Whenever I needed a draw on a job, this man just cut me a check on the spot, no waiting a single minute on your money and never bitched about the price. He knew a vast amount of every trade, knew good work when he saw it, and absolutely no illegals used for any labor. It was a good run while it lasted. He has denied any wrongdoing, but appraiser and realtor have fingered the builder as the ringleader, 4 500K homes 80% completed where seized, 2 with cabinets installed and a full set in my shop. I am sure I could bail on the credit cards but it sure would wreck years of hard work and make the next 7-10 years harder, but harder than paying off 50K? Time will tell.
I could blame him for being a crook, but I'm the one that asked for his work; he didn't track me down and ask me to build his cabinets. I have always gotten paid and became lax in deposits and contracts with this builder, much like my creditors have with me. It just now may be Ronald Reagan's trickle down economics theory. It will always land on the poor man's back. The only way to avoid this is to not be poor. Working man pays the bill.
You can visit a lawyer and get a free consultation to learn more. It's not that tough to file yourself. It's just a matter of getting the forms from a legal stationery store, and showing up when your hearing comes up.
The down side to this is your credit will be shot for 7 years (that's how long bankruptcy remains on your credit report). Of course, your credit is probably not in that great of shape now if you're not making payments. If you're able to make a profit if this problem were to go away, I'd definitely go the home equity loan route.
Read a few Dave Ramsey books. Cut any expenses you have. Keep the rent, lights and suppliers paid. From today forward, pay them before the truck hits the door to unload. Call the people you owe money to and explain the situation. Tell them you will pay them as you can.
Each month, pay the basic bills you need to pay to keep in business. Pay yourself the minimum you need to keep your personal affairs in order. No vacations. No new truck. All money that can stay in the business needs to stay in the business.
Make a list of people you owe money to, smallest debt to largest debt. Pay the minimums on everything. Any extra money goes to the smallest debt. When you get that smallest debt paid off, go to the next smallest, pay all minimums, and any extra goes to that debt. Work your way out of debt.
It makes more money sense to pay off the highest interest first, but you really need to establish a feeling of success. That's why you pay the smallest debt. Success feels good and you now have one down. Now move on to the next smallest debt.
You have an opportunity to make money that most people don't have. You have a marketable skill. Look for labor only jobs. Get a book called "Guerilla Marketing" and read it. Go advertise in the ritzy communities to install trim on the weekends. Crown molding, chair rail, anything.

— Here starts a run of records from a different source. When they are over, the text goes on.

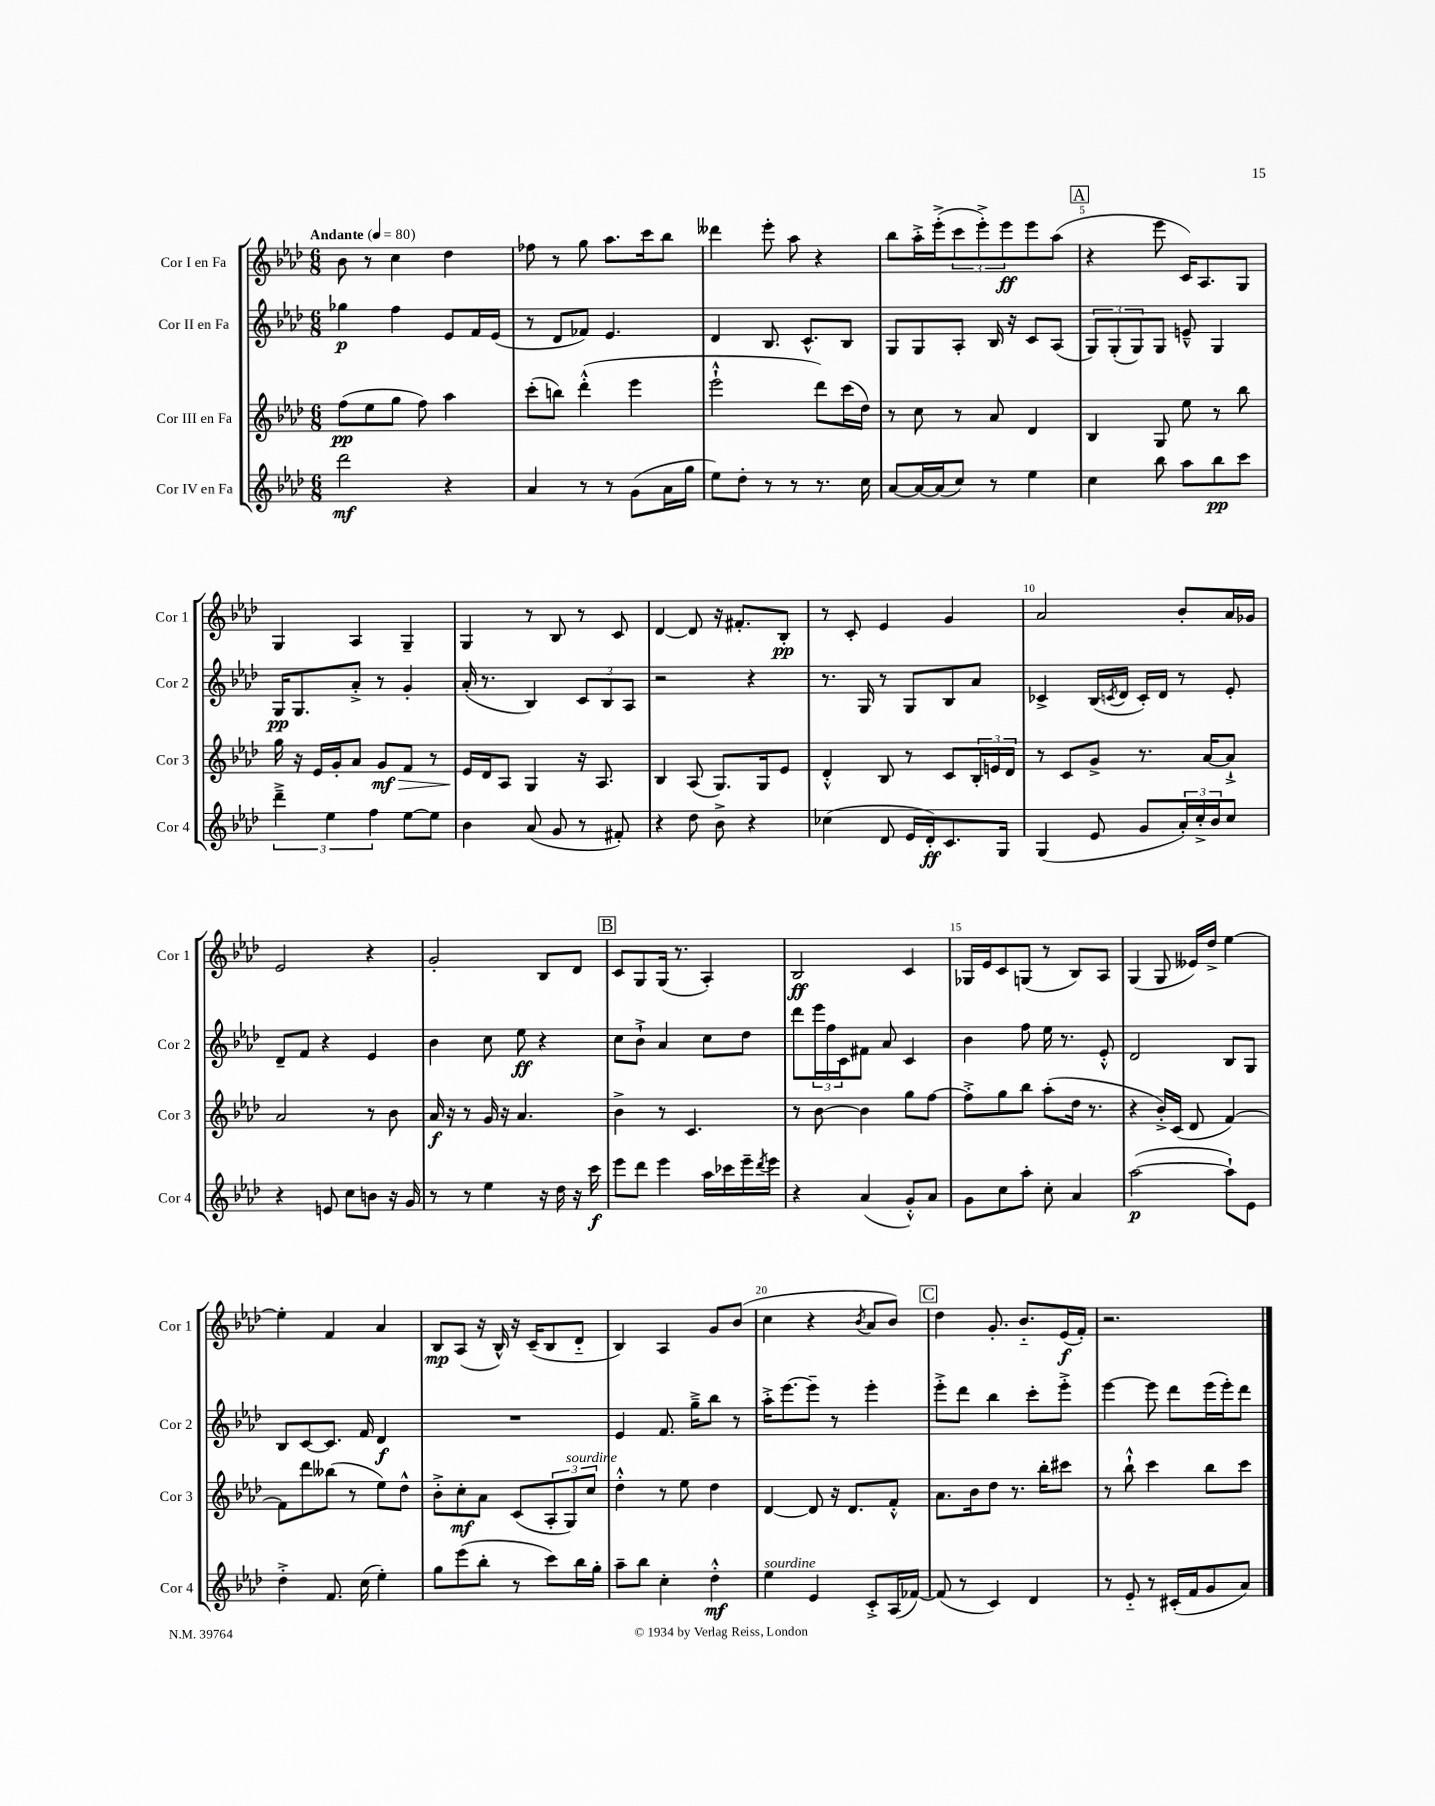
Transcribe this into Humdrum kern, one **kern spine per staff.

**kern	**dynam	**kern	**dynam	**kern	**dynam	**kern	**dynam
*part4	*part4	*part3	*part3	*part2	*part2	*part1	*part1
*staff4	*staff4	*staff3	*staff3	*staff2	*staff2	*staff1	*staff1
*I"Cor IV en Fa	*	*I"Cor III en Fa	*	*I"Cor II en Fa	*	*I"Cor I en Fa	*
*I'Cor 4	*	*I'Cor 3	*	*I'Cor 2	*	*I'Cor 1	*
*clefG2	*	*clefG2	*	*clefG2	*	*clefG2	*
*k[b-e-a-d-]	*	*k[b-e-a-d-]	*	*k[b-e-a-d-]	*	*k[b-e-a-d-]	*
*M6/8	*	*M6/8	*	*M6/8	*	*M6/8	*
*MM80	*	*MM80	*	*MM80	*	*MM80	*
=1	=1	=1	=1	=1	=1	=1	=1
!	!	!	!	!	!	!LO:TX:a:B:t=Andante	!
2ddd-\	mf	(8ff\L	pp	4gg-X\	p	8b-\	.
.	.	8ee-\	.	.	.	8r	.
.	.	8gg\J	.	4ff\	.	4cc\	.
.	.	8ff\)	.	.	.	.	.
4r	.	4aa-\	.	8e-/L	.	4dd-\	.
.	.	.	.	16f/L	.	.	.
.	.	.	.	(16e-/JJ	.	.	.
=2	=2	=2	=2	=2	=2	=2	=2
4a-/	.	(8ccc'\L	.	8r	.	8ff-X\	.
.	.	8bbn\J)	.	8d-/L	.	8r	.
8r	.	(4ddd-'^^\	.	8f-X/J)	.	8gg\	.
8r	.	.	.	4.e-/	.	8.aa-\L	.
(8g\L	.	4eee-\	.	.	.	.	.
.	.	.	.	.	.	16ccc\k	.
16a-\L	.	.	.	.	.	8bb-\J	.
16gg\JJ	.	.	.	.	.	.	.
=3	=3	=3	=3	=3	=3	=3	=3
8ee-\L)	.	2eee-`^^\	.	4d-/	.	4ddd--X\	.
8dd-'\J	.	.	.	.	.	.	.
8r	.	.	.	8.B-/	.	8eee-'\	.
8r	.	.	.	.	.	8aa-\	.
.	.	.	.	8.c^^/L	.	.	.
8.r	.	8ddd-\L)	.	.	.	4r	.
.	.	(16ccc\L	.	8B-/J	.	.	.
16cc\	.	16dd-\JJ)	.	.	.	.	.
=4	=4	=4	=4	=4	=4	=4	=4
[8a-/L	.	8r	.	8G/L	.	8bb-\L	.
16a-/L_	.	8cc\	.	8G/	.	16aa-'^\L	.
(16a-/J]	.	.	.	.	.	(16eee-'^\J	.
8cc/J)	.	8r	.	8A-'/J	.	12ccc\	.
.	.	.	.	.	.	12eee-'^\)	.
8r	.	8a-/	.	16B-/	.	.	.
.	.	.	.	.	.	12eee-\	ff
.	.	.	.	16r	.	.	.
4ee-\	.	4d-/	.	8c/L	.	8eee-\	.
.	.	.	.	(8A-/J	.	(8aa-\J	.
!!LO:REH:place=s1:t=A
=5	=5	=5	=5	=5	=5	=5	=5
4cc\	.	4B-/	.	12G/L)	.	4r	.
.	.	.	.	(12G'/	.	.	.
.	.	.	.	12G/)	.	.	.
8bb-\	.	8G/	.	8G/J	.	8eee-\	.
8aa-\L	.	8ee-\	.	8en~^^/	.	16c/KL)	.
.	.	.	.	.	.	8.A-/	.
8bb-\	pp	8r	.	4G/	.	.	.
8ccc\J	.	8bb-\	.	.	.	8G/J	.
!!LO:LB:g=z
=6	=6	=6	=6	=6	=6	=6	=6
6ddd-~^\	.	16gg\	.	16G/KL	pp	4G/	.
.	.	16r	.	8.G/	.	.	.
.	.	16e-/LL	.	.	.	.	.
6ee-\	.	.	.	.	.	.	.
.	.	16g'/J	.	.	.	.	.
.	.	8a-/J	.	8a-'^/J	.	4A-/	.
6ff\	.	.	.	.	.	.	.
!	!	!	!LO:HP:b	!	!	!	!
.	.	8g/L	> mf	8r	.	.	.
[8ee-\L	.	8f/J	.	4g'/	.	4G~/	.
8ee-\J]	.	8r	.	.	.	.	.
=7	=7	=7	=7	=7	=7	=7	=7
4b-\	.	16e-/LL	.	(16a-'/	.	4G/	.
.	.	16d-/J	]	8.r	.	.	.
.	.	8A-/J	.	.	.	.	.
(8a-/	.	4G/	.	4B-/)	.	8r	.
8g/	.	.	.	.	.	8B-/	.
8r	.	16r	.	12c/L	.	8r	.
.	.	8.A-/	.	.	.	.	.
.	.	.	.	12B-/	.	.	.
8f#X'/)	.	.	.	.	.	8c/	.
.	.	.	.	12A-/J	.	.	.
=8	=8	=8	=8	=8	=8	=8	=8
4r	.	4B-/	.	2r	.	[4d-/	.
8dd-\	.	(8A-/	.	.	.	8d-/]	.
8b-^\	.	8.G/L)	.	.	.	16r	.
.	.	.	.	.	.	8.f#X'/L	.
4r	.	.	.	4r	.	.	.
.	.	16G/k	.	.	.	.	.
.	.	8e-/J	.	.	.	8B-'/J	pp
=9	=9	=9	=9	=9	=9	=9	=9
(4cc-X\	.	4d-'^^/	.	8.r	.	8r	.
.	.	.	.	.	.	8c'/	.
.	.	.	.	16G/	.	.	.
8d-/	.	8B-/	.	8r	.	4e-/	.
16e-/LL	.	8r	.	8G/L	.	.	.
16d-'/J)	ff	.	.	.	.	.	.
8.c/	.	8c/L	.	8B-/	.	4g/	.
.	.	24B-'/L	.	8a-/J	.	.	.
.	.	24en/	.	.	.	.	.
16G/Jk	.	.	.	.	.	.	.
.	.	24d-/JJ	.	.	.	.	.
=10	=10	=10	=10	=10	=10	=10	=10
(4G/	.	8r	.	4c-X^/	.	2a-/	.
.	.	8c/L	.	.	.	.	.
8e-/	.	8g^/J	.	(16B-/LL	.	.	.
.	.	.	.	8qcn/	.	.	.
.	.	.	.	16d-/JJ	.	.	.
8g/L	.	8.r	.	16c'/LL)	.	.	.
.	.	.	.	16d-/JJ	.	.	.
24a-'/L)	.	.	.	8r	.	8b-'/L	.
24cc'^/	.	.	.	.	.	.	.
.	.	[16a-/KL	.	.	.	.	.
24b-/J	.	.	.	.	.	.	.
8cc/J	.	8a-`^/J]	.	8e-'/	.	16a-/L	.
.	.	.	.	.	.	16g-X/JJ	.
!!LO:LB:g=z
=11	=11	=11	=11	=11	=11	=11	=11
4r	.	2a-/	.	8d-~/L	.	2e-/	.
.	.	.	.	8f/J	.	.	.
8en/	.	.	.	4r	.	.	.
8cc\L	.	.	.	.	.	.	.
8bn\J	.	8r	.	4e-/	.	4r	.
16r	.	8b-\	.	.	.	.	.
16g/	.	.	.	.	.	.	.
=12	=12	=12	=12	=12	=12	=12	=12
8r	.	16a-/	f	4b-\	.	2g'/	.
.	.	16r	.	.	.	.	.
8r	.	8r	.	.	.	.	.
4ee-\	.	16g/	.	8cc\	.	.	.
.	.	16r	.	.	.	.	.
.	.	4.a-/	.	8ee-\	ff	.	.
16r	.	.	.	4r	.	8B-/L	.
16dd-\	.	.	.	.	.	.	.
16r	.	.	.	.	.	8d-/J	.
16ccc\	f	.	.	.	.	.	.
!!LO:REH:place=s1:t=B
=13	=13	=13	=13	=13	=13	=13	=13
8eee-\L	.	4b-^\	.	8cc\L	.	8c/L	.
8ddd-\J	.	.	.	8b-`^\J	.	8G/	.
4eee-\	.	8r	.	4a-/	.	(16G/Jk	.
.	.	.	.	.	.	8.r	.
.	.	4.c/	.	.	.	.	.
16aa-\LL	.	.	.	8cc\L	.	4A-'/)	.
16ccc-X\	.	.	.	.	.	.	.
16eee-~\	.	.	.	8dd-\J	.	.	.
8qddd-/	.	.	.	.	.	.	.
16eee-\JJ	.	.	.	.	.	.	.
=14	=14	=14	=14	=14	=14	=14	=14
4r	.	8r	.	8ddd-\L	.	2B-/	ff
.	.	[8b-\	.	24eee-\L	.	.	.
.	.	.	.	24ff\	.	.	.
.	.	.	.	24c\J	.	.	.
(4a-/	.	4b-\]	.	8f#X\J	.	.	.
.	.	.	.	8a-/	.	.	.
8g'^^/L)	.	8gg\L	.	4c/	.	4c/	.
8a-/J	.	[8ff\J	.	.	.	.	.
=15	=15	=15	=15	=15	=15	=15	=15
8g\L	.	8ff'^\L]	.	4b-\	.	16G-X/LL	.
.	.	.	.	.	.	16e-/J	.
8cc\	.	8gg\	.	.	.	8c/	.
8aa-'\J	.	8bb-\J	.	8ff\	.	(8Gn/J	.
8cc'\	.	(8aa-'\L	.	16ee-\	.	8r	.
.	.	.	.	8.r	.	.	.
4a-/	.	16dd-\Jk	.	.	.	8B-/L)	.
.	.	8.r	.	.	.	.	.
.	.	.	.	8e-'^^/	.	8A-/J	.
=16	=16	=16	=16	=16	=16	=16	=16
([2aa-\	p	4r	.	2d-/	.	(4G/	.
.	.	16b-'^/LL)	.	.	.	8G/	.
.	.	(16c/JJ	.	.	.	.	.
.	.	8d-/	.	.	.	16e--X/LL)	.
.	.	.	.	.	.	16dd-^/JJ	.
8aa-`\L])	.	[4f/)	.	8B-/L	.	[4ee-\	.
8e-\J	.	.	.	8G/J	.	.	.
!!LO:LB:g=z
=17	=17	=17	=17	=17	=17	=17	=17
4dd-'^\	.	8f\L]	.	8B-/L	.	4ee-'\]	.
.	.	8ddd-\	.	[8c/	.	.	.
8.f/	.	(8bb--X\J	.	8.c/J]	.	4f/	.
.	.	8r	.	.	.	.	.
(16cc\	.	.	.	16f/	.	.	.
4ee-'\)	.	8ee-\L)	.	4d-/	f	4a-/	.
.	.	8dd-^^\J	.	.	.	.	.
=18	=18	=18	=18	=18	=18	=18	=18
8gg\L	.	8b-'^\L	.	2.r	.	8B-/L	mp
(8eee-\	.	8cc'\	mf	.	.	(8A-/J	.
8bb-'\J	.	8a-\J	.	.	.	16r	.
.	.	.	.	.	.	16B-^^/)	.
8r	.	(8c/L	.	.	.	16r	.
.	.	.	.	.	.	(16c~/KL	.
8ccc\L)	.	12A-'/	.	.	.	8B-/	.
!	!	!LO:TX:a:i:t=sourdine	!	!	!	!	!
.	.	12G/)	.	.	.	.	.
16bb-\L	.	.	.	.	.	8d-/J	.
.	.	12cc/J	.	.	.	.	.
16gg'\JJ	.	.	.	.	.	.	.
=19	=19	=19	=19	=19	=19	=19	=19
8aa-~\L	.	4dd-'^^\	.	4e-/	.	4B-/)	.
8bb-\J	.	.	.	.	.	.	.
4cc'\	.	8r	.	8.f/	.	4A-/	.
.	.	8ee-\	.	.	.	.	.
.	.	.	.	16gg~^\KL	.	.	.
4dd-'^^\	mf	4dd-\	.	8bb-\J	.	8g/L	.
.	.	.	.	8r	.	(8b-/J	.
=20	=20	=20	=20	=20	=20	=20	=20
!LO:TX:a:i:t=sourdine	!	!	!	!	!	!	!
4ee-\	.	[4d-/	.	16aa-'^\KL	.	4cc\	.
.	.	.	.	[8.eee-\	.	.	.
4e-/	.	8d-/]	.	8eee-~\J]	.	4r	.
.	.	16r	.	8r	.	.	.
.	.	8.d-/L	.	.	.	.	.
.	.	.	.	.	.	8qb-/	.
8c'^/L	.	.	.	4eee-'\	.	8a-/L	.
(16A-/L	.	8f'^^/J	.	.	.	8b-/J)	.
[16f-X/JJ)	.	.	.	.	.	.	.
!!LO:REH:place=s1:t=C
=21	=21	=21	=21	=21	=21	=21	=21
(8f-/]	.	8.a-\L	.	8eee-'^\L	.	4dd-\	.
8r	.	.	.	8ddd-\J	.	.	.
.	.	16b-\k	.	.	.	.	.
4c/)	.	8dd-\J	.	4bb-\	.	8.g'/	.
.	.	8.r	.	.	.	.	.
.	.	.	.	.	.	8.b-/L	.
4d-/	.	.	.	8ccc'\L	.	.	.
.	.	16bb-'\KL	.	.	.	.	.
.	.	8ccc#X\J	.	8eee-'^\J	.	(16e-/L	f
.	.	.	.	.	.	16f'/JJ)	.
=22	=22	=22	=22	=22	=22	=22	=22
8r	.	8r	.	[4eee-\	.	2.r	.
8e-/	.	8bb-`^^\	.	.	.	.	.
8r	.	4ccc\	.	8eee-\]	.	.	.
(16c#X'/LL	.	.	.	8ddd-\L	.	.	.
16f/J	.	.	.	.	.	.	.
8g/	.	8bb-\L	.	(16eee-\L	.	.	.
.	.	.	.	16eee-'\J)	.	.	.
8a-/J)	.	8ccc\J	.	8ddd-\J	.	.	.
==	==	==	==	==	==	==	==
*-	*-	*-	*-	*-	*-	*-	*-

I made $500 one afternoon installing an attic floor above someone's garage because no one else would do it. I made $850 teaching a class this weekend in basic cabinetmaking. You can make money in ways you have not thought of. You could do these things. You can do lots of other things.

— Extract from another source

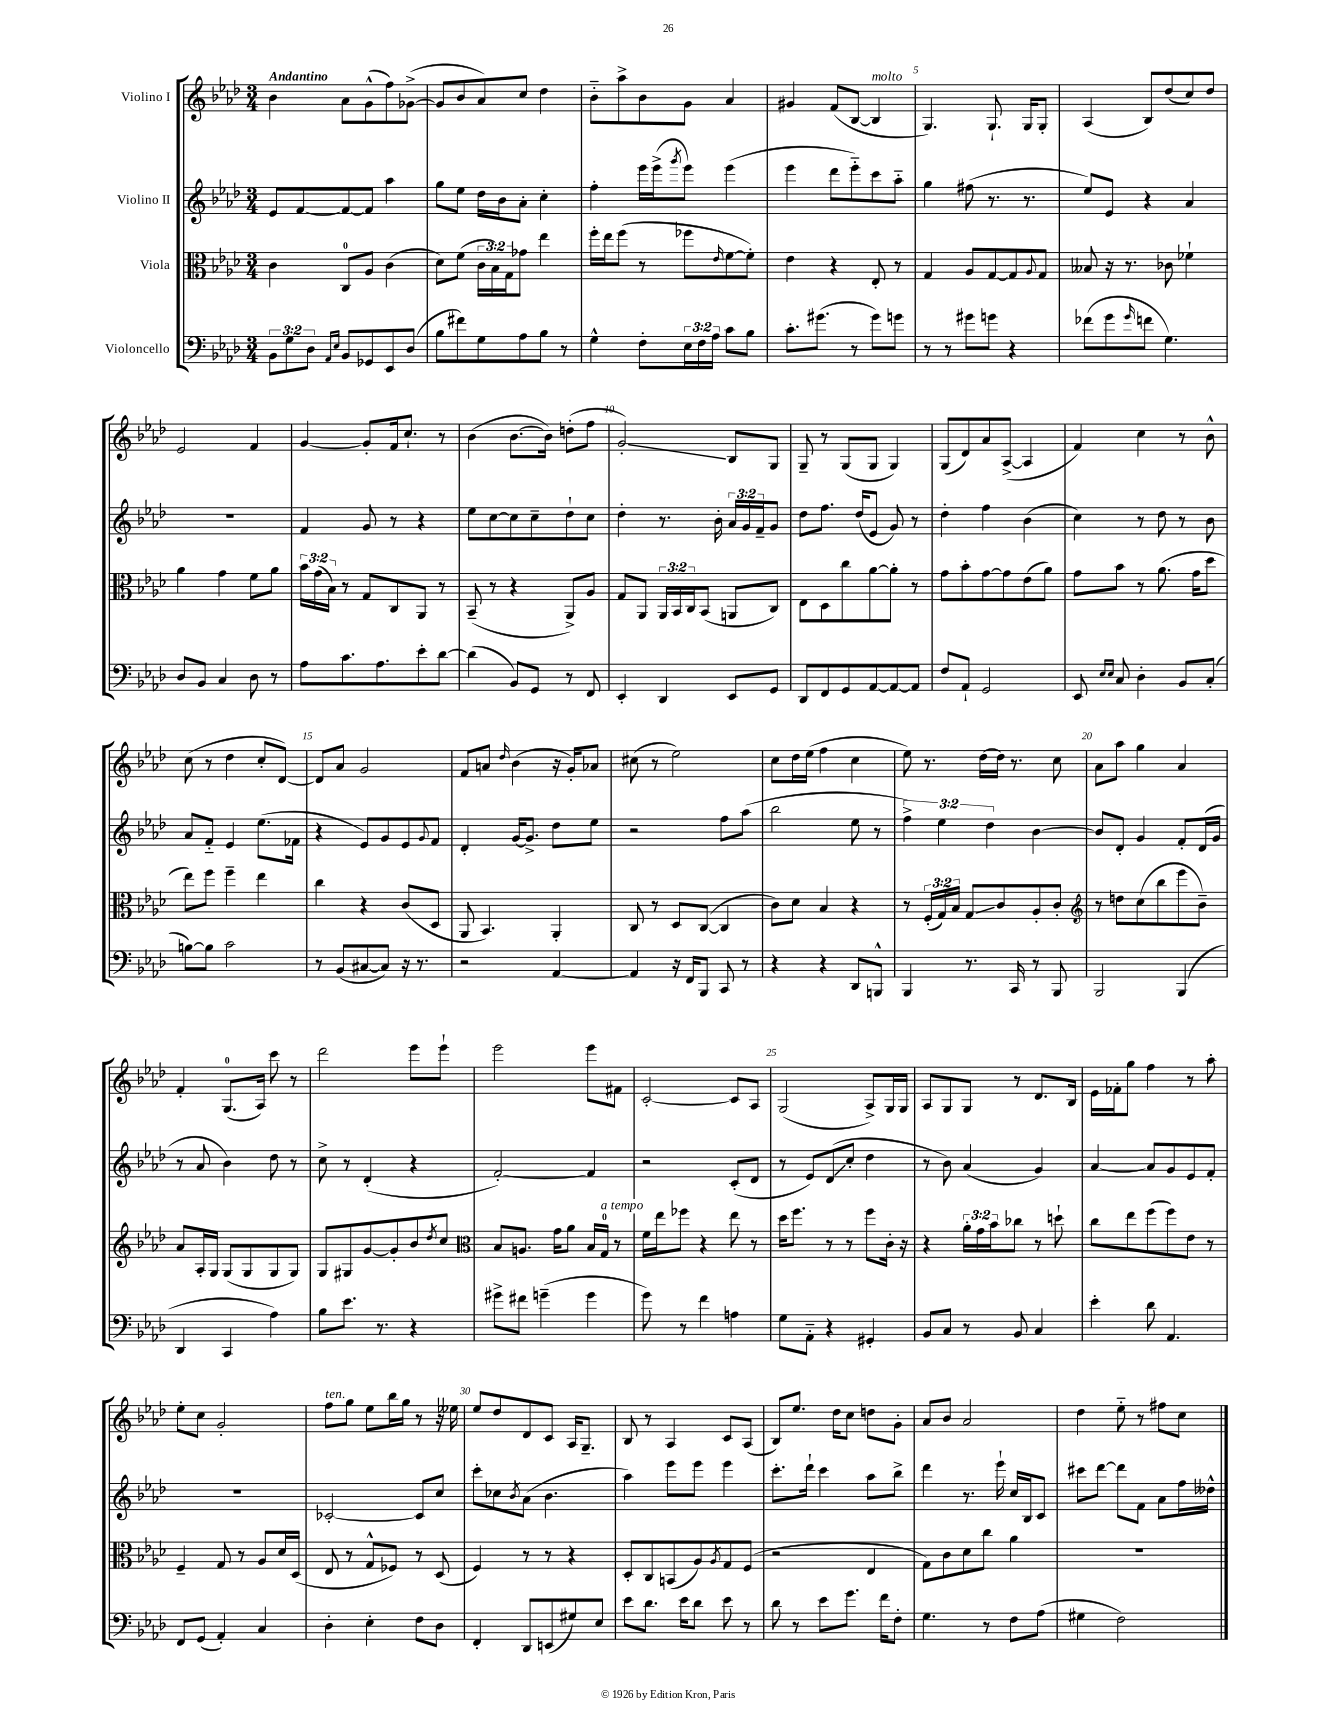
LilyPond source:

You need to pay as agreed. You can get out of debt. As long as you are making the minimum payments, the card companies can do nothing to you. But if you are currently behind with anyone, you need to call them and talk to them. Maybe you can talk them into giving you a lower interest rate. They want to be paid as much as you want to pay them. Most of them will work with you. But it's really up to you. This is a tough spot in your career. It will pass. The more uncomfortable you make it, the quicker you will get it over with. The quicker it gets over wit,h the quicker you get to start making money for yourself again. The more uncomfortable, the more you will take steps in the future to not get in this situation again.